Repeat word for word the lines from the line with "Этот интерьер не" through the line with "наполняешься и дышишь свободно.", including both of those lines.

> _Data for analysis_:
================

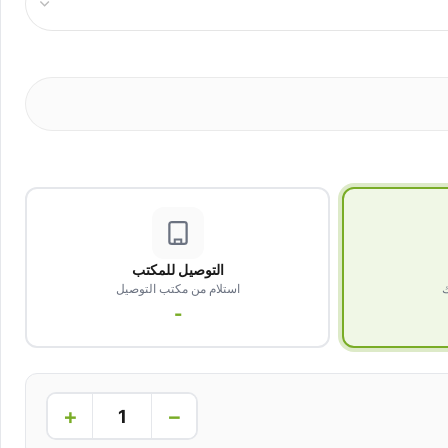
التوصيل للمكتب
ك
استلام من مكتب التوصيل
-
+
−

================

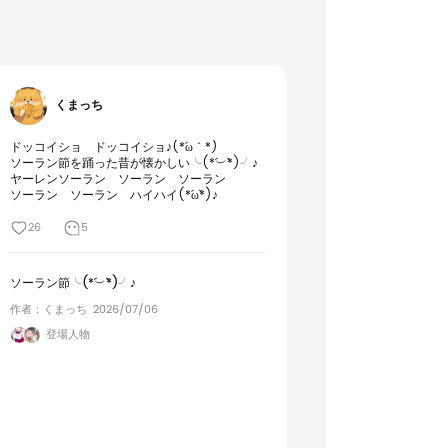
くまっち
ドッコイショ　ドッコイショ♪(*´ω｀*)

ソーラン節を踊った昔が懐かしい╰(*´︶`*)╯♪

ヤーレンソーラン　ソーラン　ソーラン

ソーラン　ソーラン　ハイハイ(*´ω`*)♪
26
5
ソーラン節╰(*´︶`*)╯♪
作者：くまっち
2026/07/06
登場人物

================

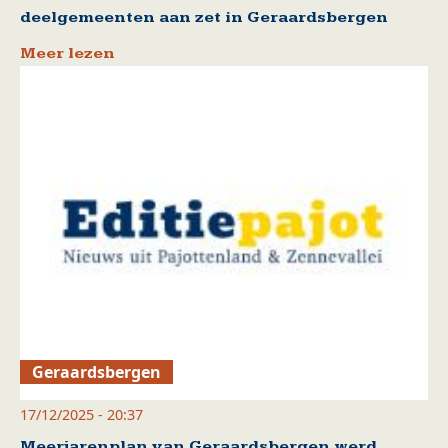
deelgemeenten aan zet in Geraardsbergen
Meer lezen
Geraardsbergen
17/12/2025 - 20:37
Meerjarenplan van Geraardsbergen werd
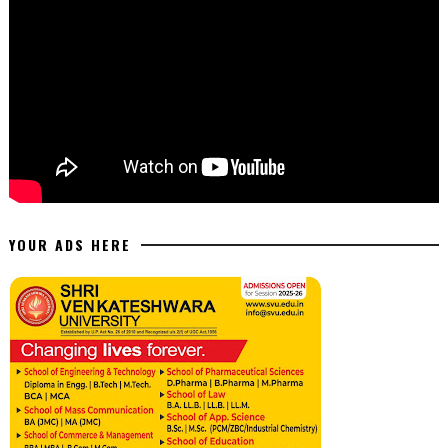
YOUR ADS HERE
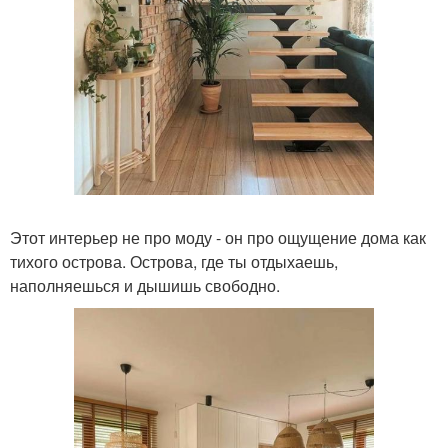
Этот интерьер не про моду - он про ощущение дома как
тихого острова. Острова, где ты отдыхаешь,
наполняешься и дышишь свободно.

================

> _Finished exercise_:
Этот интерьер не про моду - он про ощущение дома как
тихого острова. Острова, где ты отдыхаешь,
наполняешься и дышишь свободно.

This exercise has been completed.